La reforma política en Tucumán podría ser uno de los primeros temas en la agenda de la Legislatura provincial, según adelantaron fuentes cercanas al oficialismo. La iniciativa, impulsada por el gobernador Osvaldo Jaldo, busca modificar el actual sistema electoral y establecer límites a la Ley de Acople, uno de los aspectos más cuestionados del esquema político tucumano.
El debate en el oficialismo
Si bien dentro del Partido Justicialista (PJ) existen distintas posturas sobre la reforma, la conducción de la Legislatura, bajo el liderazgo del vicepresidente primero Sergio Mansilla, estaría alineada con la idea de avanzar en cambios significativos.

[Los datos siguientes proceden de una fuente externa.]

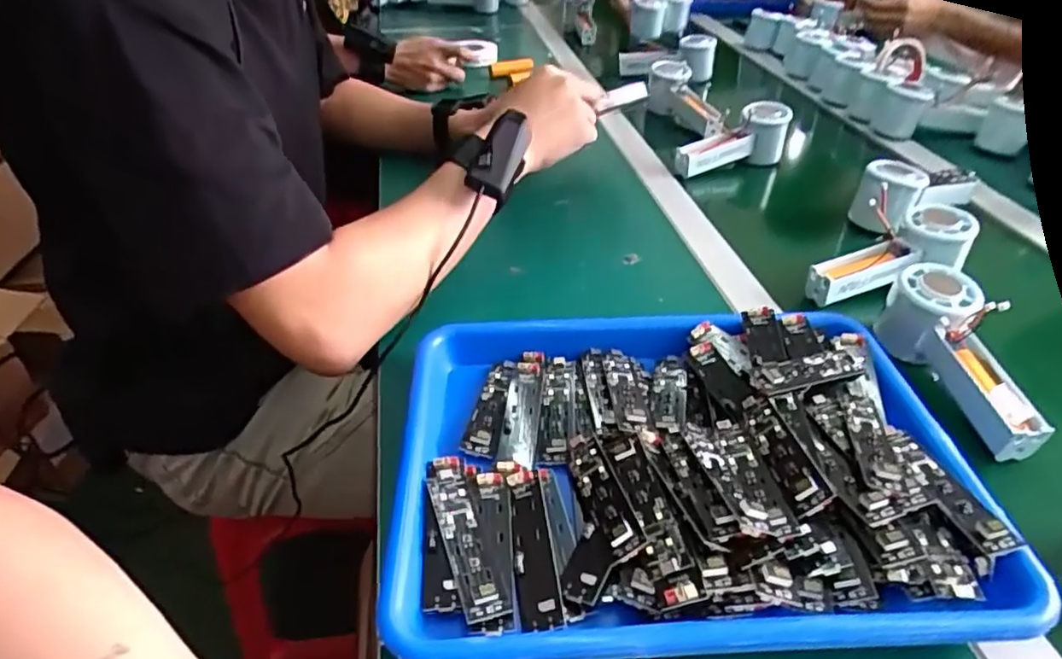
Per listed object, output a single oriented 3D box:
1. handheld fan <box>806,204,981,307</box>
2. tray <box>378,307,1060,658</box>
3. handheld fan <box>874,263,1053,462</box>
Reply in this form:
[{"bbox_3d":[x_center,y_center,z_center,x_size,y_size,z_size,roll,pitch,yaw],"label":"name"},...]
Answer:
[{"bbox_3d":[0.318,-0.061,0.562,0.155,0.047,0.052,-20,43,-17],"label":"handheld fan"},{"bbox_3d":[0.088,0.074,0.396,0.326,0.042,0.244,0,38,-2],"label":"tray"},{"bbox_3d":[0.318,0.020,0.468,0.054,0.061,0.148,-4,38,-7],"label":"handheld fan"}]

El Gobierno provincial sostiene que la reforma es necesaria para mejorar la representatividad y la transparencia del sistema electoral, evitando la proliferación desmedida de listas y facilitando la votación de los ciudadanos.
Expectativa en la oposición
Desde la oposición, sectores de Juntos por el Cambio y otras fuerzas han expresado su apoyo a la idea de reducir el número de acoples, aunque advierten que estarán atentos a los detalles del proyecto y su implementación.
El debate sobre la reforma política en Tucumán ha sido una constante en los últimos años, pero hasta ahora no se han concretado modificaciones profundas. Con esta nueva iniciativa en el centro de la agenda legislativa, se abre un nuevo capítulo en la discusión sobre el futuro del sistema electoral tucumano.